Several opposition parties in Tanzania allege that hundreds of their candidates have been dubiously disqualified from participating in the October 28 general election.
The parties have called on the National Electoral Commission to address their grievances, which have been formally submitted, after lower-level election officials removed more parliamentary and councilor candidates from opposition parties than from the ruling Party of the Revolution, otherwise known as Chama Cha Mapinduzi.
Benson Kigaila, deputy secretary-general of the main opposition party Chadema, said 57 of its candidates for parliament and 642 for councilor had been disqualified as of Thursday.
Kigaila related the case of one candidate who requested an appeal form. Instead, the election officer locked the office and left. The candidate waited all day for the officer, who never returned.
Other opposition candidates have raised similar complaints.

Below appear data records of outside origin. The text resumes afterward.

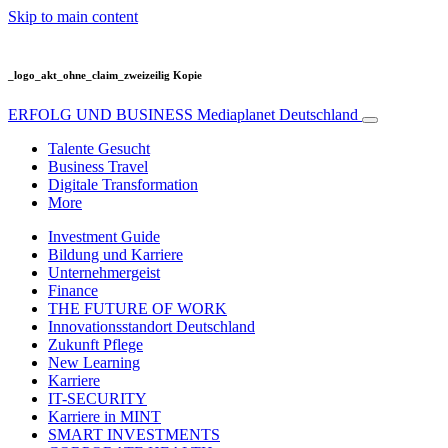
Skip to main content
_logo_akt_ohne_claim_zweizeilig Kopie
ERFOLG UND BUSINESS
Mediaplanet Deutschland
Talente Gesucht
Business Travel
Digitale Transformation
More
Investment Guide
Bildung und Karriere
Unternehmergeist
Finance
THE FUTURE OF WORK
Innovationsstandort Deutschland
Zukunft Pflege
New Learning
Karriere
IT-SECURITY
Karriere in MINT
SMART INVESTMENTS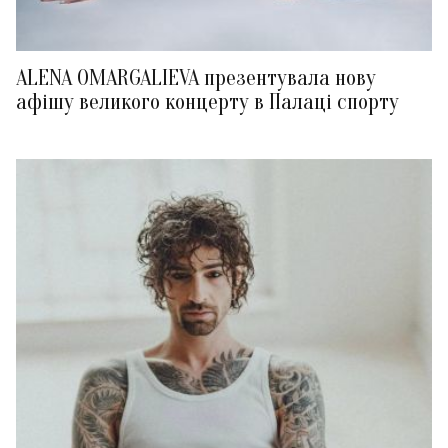
ALENA OMARGALIEVA презентувала нову
афішу великого концерту в Палаці спорту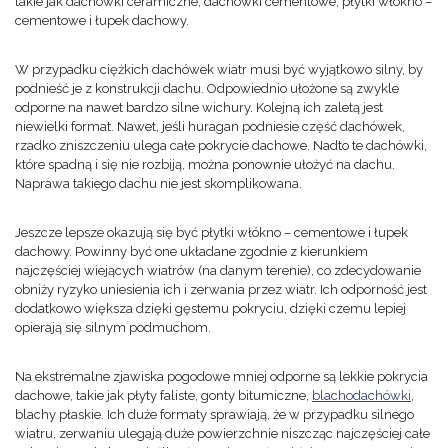
takie jak dachówki ceramiczne, dachówki cementowe, płytki włókno –
cementowe i łupek dachowy.
W przypadku ciężkich dachówek wiatr musi być wyjątkowo silny, by
podnieść je z konstrukcji dachu. Odpowiednio ułożone są zwykle
odporne na nawet bardzo silne wichury. Kolejną ich zaletą jest
niewielki format. Nawet, jeśli huragan podniesie część dachówek,
rzadko zniszczeniu ulega całe pokrycie dachowe. Nadto te dachówki,
które spadną i się nie rozbiją, można ponownie ułożyć na dachu.
Naprawa takiego dachu nie jest skomplikowana.
Jeszcze lepsze okazują się być płytki włókno – cementowe i łupek
dachowy. Powinny być one układane zgodnie z kierunkiem
najczęściej wiejących wiatrów (na danym terenie), co zdecydowanie
obniży ryzyko uniesienia ich i zerwania przez wiatr. Ich odporność jest
dodatkowo większa dzięki gęstemu pokryciu, dzięki czemu lepiej
opierają się silnym podmuchom.
Na ekstremalne zjawiska pogodowe mniej odporne są lekkie pokrycia
dachowe, takie jak płyty faliste, gonty bitumiczne,
blachodachówki
,
blachy płaskie. Ich duże formaty sprawiają, że w przypadku silnego
wiatru, zerwaniu ulegają duże powierzchnie niszcząc najczęściej całe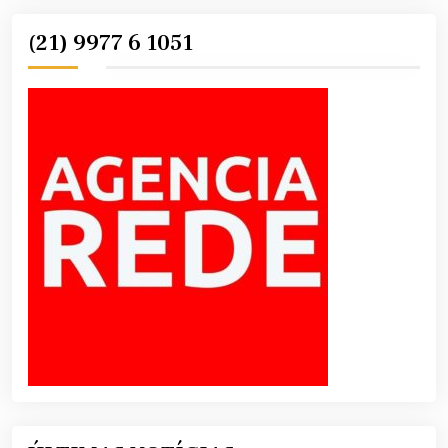
(21) 9977 6 1051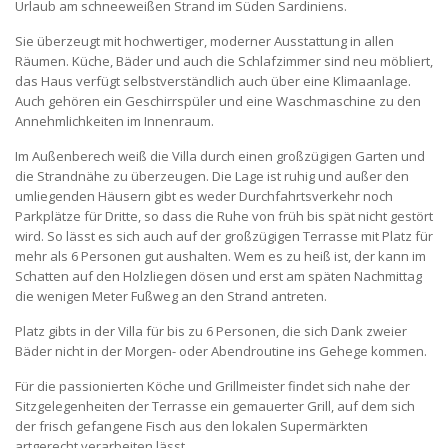
Urlaub am schneeweißen Strand im Süden Sardiniens.
Sie überzeugt mit hochwertiger, moderner Ausstattung in allen
Räumen. Küche, Bäder und auch die Schlafzimmer sind neu möbliert,
das Haus verfügt selbstverständlich auch über eine Klimaanlage.
Auch gehören ein Geschirrspüler und eine Waschmaschine zu den
Annehmlichkeiten im Innenraum.
Im Außenberech weiß die Villa durch einen großzügigen Garten und
die Strandnähe zu überzeugen. Die Lage ist ruhig und außer den
umliegenden Häusern gibt es weder Durchfahrtsverkehr noch
Parkplätze für Dritte, so dass die Ruhe von früh bis spät nicht gestört
wird. So lässt es sich auch auf der großzügigen Terrasse mit Platz für
mehr als 6 Personen gut aushalten. Wem es zu heiß ist, der kann im
Schatten auf den Holzliegen dösen und erst am späten Nachmittag
die wenigen Meter Fußweg an den Strand antreten.
Platz gibts in der Villa für bis zu 6 Personen, die sich Dank zweier
Bäder nicht in der Morgen- oder Abendroutine ins Gehege kommen.
Für die passionierten Köche und Grillmeister findet sich nahe der
Sitzgelegenheiten der Terrasse ein gemauerter Grill, auf dem sich
der frisch gefangene Fisch aus den lokalen Supermärkten
artgerecht verarbeiten lässt.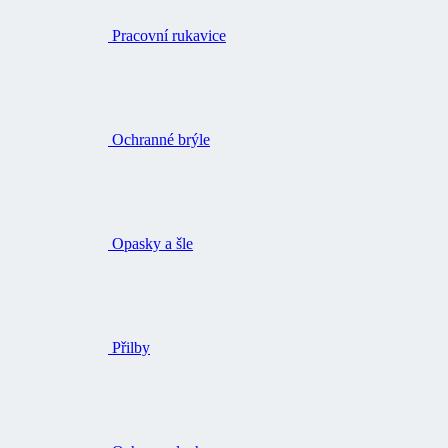
Pracovní rukavice
Ochranné brýle
Opasky a šle
Přilby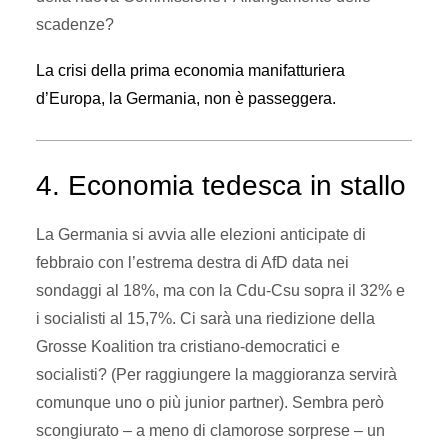
scadenze?
La crisi della prima economia manifatturiera
d’Europa, la Germania, non è passeggera.
4. Economia tedesca in stallo
La Germania si avvia alle elezioni anticipate di
febbraio con l’estrema destra di AfD data nei
sondaggi al 18%, ma con la Cdu-Csu sopra il 32% e
i socialisti al 15,7%. Ci sarà una riedizione della
Grosse Koalition tra cristiano-democratici e
socialisti? (Per raggiungere la maggioranza servirà
comunque uno o più junior partner). Sembra però
scongiurato – a meno di clamorose sorprese – un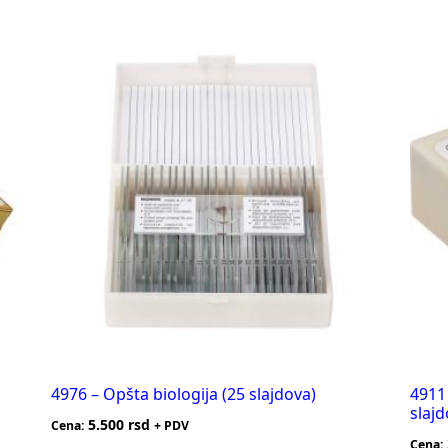
4976 – Opšta biologija (25 slajdova)
4911 
slajd
5.500
rsd
Cena:
+ PDV
Cena: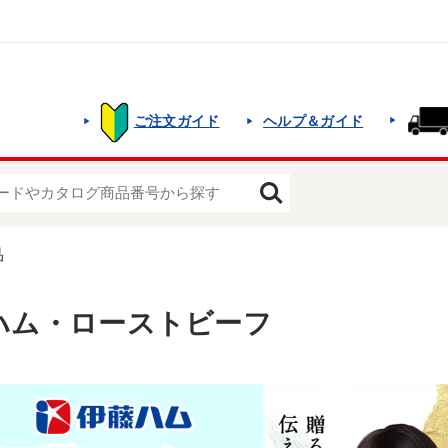
ご注文ガイド
ヘルプ＆ガイド
品
ハム・ローストビーフ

Kigaila said Chadema and two other opposition parties — the Civic United Front (CUF) and ACT-Wazalendo (Alliance for Change and Transparency) — have reported the incidents to the electoral commission and called for an investigation so their candidates could be reinstated.
The CUF’s presidential contender, economics professor Ibrahim Lipumba, said his party had received reports of candidates being challenged and, in some instances, robbed of their nomination forms by unknown individuals.
"There are people who have been dubiously disqualified. And, in some cases, people have been attacked and their forms have been taken," Lipumba said.
The electoral commission has received complaints and expects to decide on each one by September 6, its elections director, Dr. Wilson Mahera Charles, acknowledged to VOA.
"We cannot say there was sabotage until it is proven,” Mahera said. He said some applications that had been rejected “may be valid — and some applicants may have simply failed to fulfill the requirements of submitting their candidacy.”
Lissu objections dismissed
In another development, the commission dismissed objections lodged by Tundu Lissu, presidential candidate for the Chadema party, against two of his rivals: incumbent President John Magufuli, who seeks a second, five-year term, and Lipumba of the CUF.
The commission decided there was no merit to Lissu’s contention that his rivals’ applications were invalid.
Lissu, an outspoken critic of Magufuli, returned to Tanzania late last month after nearly three years in Belgium. He had moved there in 2017 for treatment after he was shot 16 times by unknown gunmen in Dodoma.
This report originated in VOA’s Swahili service.